## Records provided
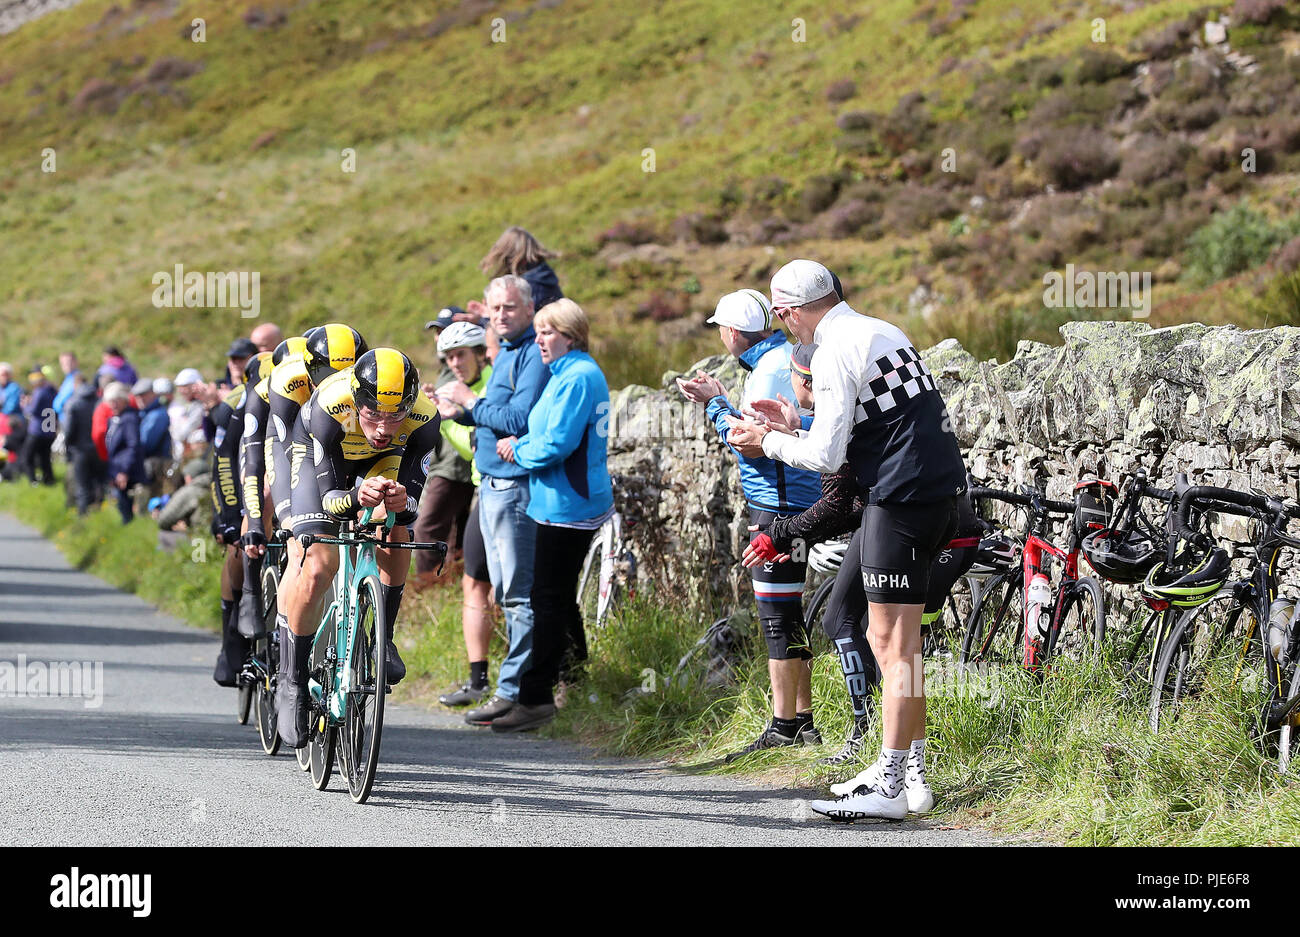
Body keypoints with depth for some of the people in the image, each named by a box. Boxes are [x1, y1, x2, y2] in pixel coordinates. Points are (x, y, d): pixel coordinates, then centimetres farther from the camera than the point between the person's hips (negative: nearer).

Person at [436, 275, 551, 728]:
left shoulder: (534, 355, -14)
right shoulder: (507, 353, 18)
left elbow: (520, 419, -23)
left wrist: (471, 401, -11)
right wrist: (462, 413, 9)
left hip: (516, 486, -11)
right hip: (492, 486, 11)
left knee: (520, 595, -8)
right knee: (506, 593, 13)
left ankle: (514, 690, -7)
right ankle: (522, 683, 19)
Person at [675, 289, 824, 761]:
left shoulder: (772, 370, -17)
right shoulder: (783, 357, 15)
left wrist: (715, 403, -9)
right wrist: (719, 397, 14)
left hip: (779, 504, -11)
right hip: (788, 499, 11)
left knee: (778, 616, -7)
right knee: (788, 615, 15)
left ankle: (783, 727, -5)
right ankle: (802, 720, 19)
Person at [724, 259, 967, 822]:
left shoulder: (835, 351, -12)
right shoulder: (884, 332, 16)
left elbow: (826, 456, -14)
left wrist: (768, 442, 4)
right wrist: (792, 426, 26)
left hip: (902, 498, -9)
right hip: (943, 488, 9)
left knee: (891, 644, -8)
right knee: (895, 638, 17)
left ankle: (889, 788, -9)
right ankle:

## Instructions to follow
Gather every line above that contains the string "knee". Case counts.

## Answer
left knee: (520, 595, -8)
right knee: (506, 593, 13)
left knee: (778, 616, -7)
right knee: (788, 615, 15)
left knee: (891, 644, -8)
right knee: (895, 638, 17)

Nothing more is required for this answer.